To do:
a: In the passage about downtown Aiken, what were the two movie theaters called?
b: Reproduce the passage about downtown Aiken word for word, starting with "Come to find" and going on through "Nonesuch Books ).".

Passage shown:
........

Come to find out that it's a good time to discuss branding, universes and "presence" on the internet bookshelf.
When I was a snot-nosed brat growing up, one of the best places to visit was downtown Aiken, SC. A short bike ride past the Highland park golf course and voila' you were in the center of a cornucopia of small shops, thrift stores, drug stores, 2 movie theaters (The Rocking Chair and the Mark 1&2), a sporting good store and a newsstand/convenience store. For a ten-year-old kid this was a major component of the pulp paradise that would help define my level of taste (the other being Kmart and Nonesuch Books ).
Downtown Aiken, SC had, for all intents and purposes been built in the fifties and sixties when the Savannah River Nuclear Facility came online and brought thousands into the sleepy town and the 20th century. Prior to that, the main street was dirt and geared toward not only cars, but horses and carriages. Aiken was known as one of the premier horse training areas in the country with several Kentucky Derby winners to its credit. It was a small town that liked it that way, and did its best to accommodate the great influx of people, money and commerce that a nuclear plant provides.

........

Recorded information:

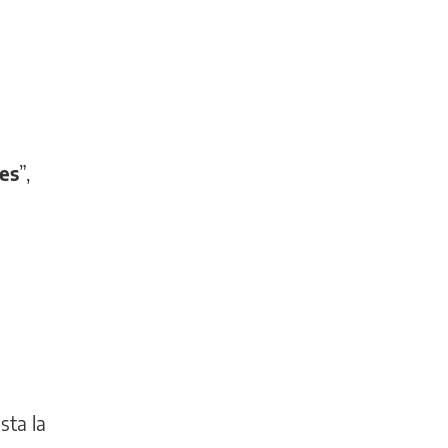
ces
”,
sta la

........

Responses by task:
a: The Rocking Chair and the Mark 1&2.

b:
Come to find out that it's a good time to discuss branding, universes and "presence" on the internet bookshelf.
When I was a snot-nosed brat growing up, one of the best places to visit was downtown Aiken, SC. A short bike ride past the Highland park golf course and voila' you were in the center of a cornucopia of small shops, thrift stores, drug stores, 2 movie theaters (The Rocking Chair and the Mark 1&2), a sporting good store and a newsstand/convenience store. For a ten-year-old kid this was a major component of the pulp paradise that would help define my level of taste (the other being Kmart and Nonesuch Books ).